Background information
- Born: May 24, 1884 Los Angeles, California, United States
- Died: 3 April 1970 (aged 85) Denver, Colorado, United States
- Genres: Classical
- Occupations: Pianist, Educator

= Winifred Byrd =

American concert pianist (1884–1970)

Winifred Byrd (May 24, 1884 in Salem, Oregon - April 3, 1970 in Los Angeles, California) was an American concert pianist and educator.

Byrd attended Willamette University and graduated from New England Conservatory (NEC) in 1905. While studying at NEC she won the Spaulding scholarship.

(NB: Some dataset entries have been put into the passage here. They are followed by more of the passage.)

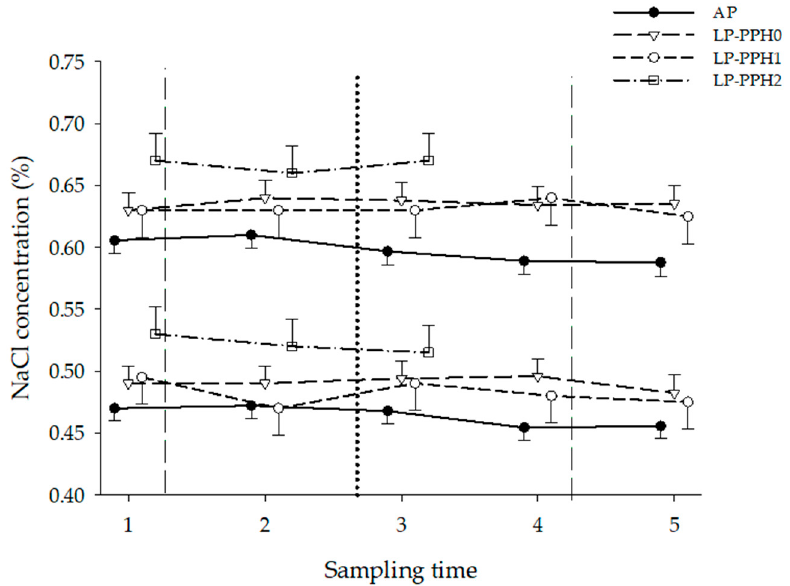
Figure 6. Osmotic resistance of dairy cattle receiving a diet with adequate P content (AP, n = 9) or a P deficient diet (LP, n = 9) in the periparturient period. Concentrations of NaCl solutions at which 10% (upper panel) and 90% (lower panel) of hemolysis occurred at the different blood sampling times. LP-PPH2: cows that developed clinical PPH (i.e., hemoglobinuria; n = 2), LP-PPH1: cows with subclinical PPH (n = 2); LP-PPH0: cows without evidence for PPH (n = 5). The vertical dashed lines mark the beginning and end of the phosphate depletion and repletion phase of the study. The vertical dotted line indicates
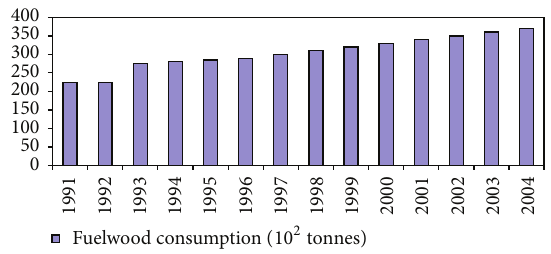
Figure 2: Fuelwood consumption from 1991 to 2004 [9].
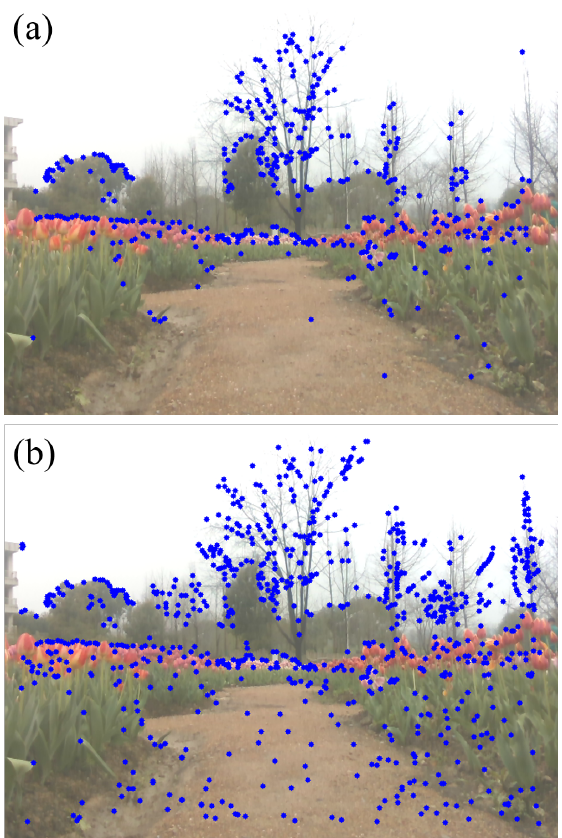
Figure 4. Feature point extraction results under different methods: ( a ) Fixed threshold; ( b ) adaptive threshold T a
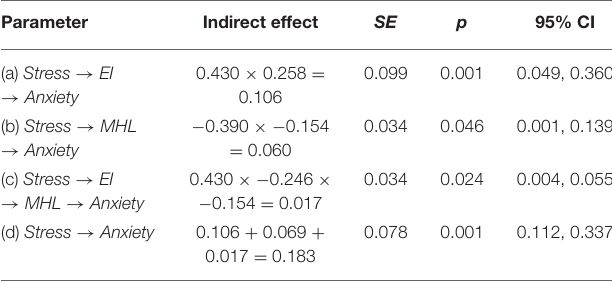
TABLE 2 | Standardized indirect effects of stress of COVID-19 on anxiety.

Byrd taught for a time at NEC shortly after her graduation.

Byrd studied in Boston with Madame Hopekirk, Carl Baermann, and Theresa Carreño and eventually taught music at Olivet College in Olivet, Michigan.

Byrd made her New York debut on February 27, 1918, and went on to perform in Chicago, Boston, Portland, Oregon, and San Francisco. Impresario Aaron Richmond presented Byrd in Boston in 1925, billing her as "America's Pianist."
James Huneker, reviewing a Byrd recital for The New York Times on November 4, 1918, wrote, "She blazes with temperament. She has the energy of a demon." Hunecker also noted Byrd's "Buster Brown coiffure".

Byrd made at least ten Duo-Art reproducing piano rolls, including Franz Liszt's "Dance of the Gnomes", from Concert Étude No. 2, and Chopin's Preludes, Opus 28, No. 1 in C major and No. 23 in F major, for the Aeolian Company.

In July 1925, Byrd sustained fractured ribs when she was struck by a car on New York's 5th Avenue.